Requirement
Nothing in the data may be altered; copy it all exactly.

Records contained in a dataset
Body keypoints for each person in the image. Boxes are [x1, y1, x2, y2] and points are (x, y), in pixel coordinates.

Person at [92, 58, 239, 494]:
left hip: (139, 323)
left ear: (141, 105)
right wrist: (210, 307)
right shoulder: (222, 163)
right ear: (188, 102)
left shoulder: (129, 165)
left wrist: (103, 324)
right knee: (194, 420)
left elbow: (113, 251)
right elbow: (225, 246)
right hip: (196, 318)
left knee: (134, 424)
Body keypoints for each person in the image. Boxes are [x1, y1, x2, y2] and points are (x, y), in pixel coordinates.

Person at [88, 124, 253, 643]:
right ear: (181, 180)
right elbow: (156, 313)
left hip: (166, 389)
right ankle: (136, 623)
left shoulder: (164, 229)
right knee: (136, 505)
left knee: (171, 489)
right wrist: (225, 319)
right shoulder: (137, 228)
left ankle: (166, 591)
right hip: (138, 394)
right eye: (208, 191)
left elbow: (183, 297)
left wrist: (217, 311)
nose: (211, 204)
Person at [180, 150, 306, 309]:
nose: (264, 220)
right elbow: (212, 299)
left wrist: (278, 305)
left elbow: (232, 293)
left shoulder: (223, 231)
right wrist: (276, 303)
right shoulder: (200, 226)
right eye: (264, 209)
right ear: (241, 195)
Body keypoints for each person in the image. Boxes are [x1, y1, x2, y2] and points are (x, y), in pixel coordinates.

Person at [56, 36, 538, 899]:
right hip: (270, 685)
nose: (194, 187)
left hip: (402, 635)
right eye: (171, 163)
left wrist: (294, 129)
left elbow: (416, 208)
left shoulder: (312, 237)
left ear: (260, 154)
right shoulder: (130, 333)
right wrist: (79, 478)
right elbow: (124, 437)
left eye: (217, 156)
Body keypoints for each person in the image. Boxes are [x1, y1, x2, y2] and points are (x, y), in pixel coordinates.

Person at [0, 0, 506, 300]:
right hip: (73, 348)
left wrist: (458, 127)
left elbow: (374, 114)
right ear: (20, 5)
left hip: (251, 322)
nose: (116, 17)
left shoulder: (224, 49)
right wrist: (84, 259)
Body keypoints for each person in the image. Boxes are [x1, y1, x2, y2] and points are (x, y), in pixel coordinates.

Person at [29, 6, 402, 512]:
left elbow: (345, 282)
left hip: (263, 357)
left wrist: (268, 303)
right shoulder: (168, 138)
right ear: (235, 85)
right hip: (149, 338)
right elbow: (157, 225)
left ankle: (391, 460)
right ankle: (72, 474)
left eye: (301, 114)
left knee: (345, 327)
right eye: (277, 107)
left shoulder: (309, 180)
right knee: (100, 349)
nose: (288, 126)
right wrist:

Problem solution
Body keypoints for each person in the image. Boxes are [x1, y1, x2, y2] and points are (x, y), in pixel coordinates.

Person at [92, 58, 239, 494]:
left hip: (139, 323)
left ear: (141, 105)
right wrist: (210, 307)
right shoulder: (222, 163)
right ear: (188, 102)
left shoulder: (129, 165)
left wrist: (103, 324)
right knee: (194, 420)
left elbow: (113, 251)
right elbow: (225, 246)
right hip: (196, 318)
left knee: (134, 424)
Body keypoints for each person in the image. Boxes are [x1, y1, x2, y2] and points are (x, y), in pixel coordinates.

Person at [88, 124, 253, 643]:
right ear: (181, 180)
right elbow: (156, 313)
left hip: (166, 389)
right ankle: (136, 623)
left shoulder: (164, 229)
right knee: (136, 505)
left knee: (171, 489)
right wrist: (225, 319)
right shoulder: (137, 228)
left ankle: (166, 591)
right hip: (138, 394)
right eye: (208, 191)
left elbow: (183, 297)
left wrist: (217, 311)
nose: (211, 204)
Person at [180, 150, 306, 309]:
nose: (264, 220)
right elbow: (212, 299)
left wrist: (278, 305)
left elbow: (232, 293)
left shoulder: (223, 231)
right wrist: (276, 303)
right shoulder: (200, 226)
right eye: (264, 209)
right ear: (241, 195)
Body keypoints for each person in the image. Boxes are [x1, y1, x2, y2] and points are (x, y), in pixel coordinates.

Person at [56, 36, 538, 899]:
right hip: (270, 685)
nose: (194, 187)
left hip: (402, 635)
right eye: (171, 163)
left wrist: (294, 129)
left elbow: (416, 208)
left shoulder: (312, 237)
left ear: (260, 154)
right shoulder: (130, 333)
right wrist: (79, 478)
right elbow: (124, 437)
left eye: (217, 156)
Body keypoints for each person in the image. Boxes are [x1, y1, x2, y2] and points are (x, y), in pixel coordinates.

Person at [0, 0, 506, 300]:
right hip: (73, 348)
left wrist: (458, 127)
left elbow: (374, 114)
right ear: (20, 5)
left hip: (251, 322)
nose: (116, 17)
left shoulder: (224, 49)
right wrist: (84, 259)
Body keypoints for each person in the image. Boxes are [x1, y1, x2, y2] and points are (x, y), in pixel coordinates.

Person at [29, 6, 402, 512]:
left elbow: (345, 282)
left hip: (263, 357)
left wrist: (268, 303)
right shoulder: (168, 138)
right ear: (235, 85)
right hip: (149, 338)
right elbow: (157, 225)
left ankle: (391, 460)
right ankle: (72, 474)
left eye: (301, 114)
left knee: (345, 327)
right eye: (277, 107)
left shoulder: (309, 180)
right knee: (100, 349)
nose: (288, 126)
right wrist:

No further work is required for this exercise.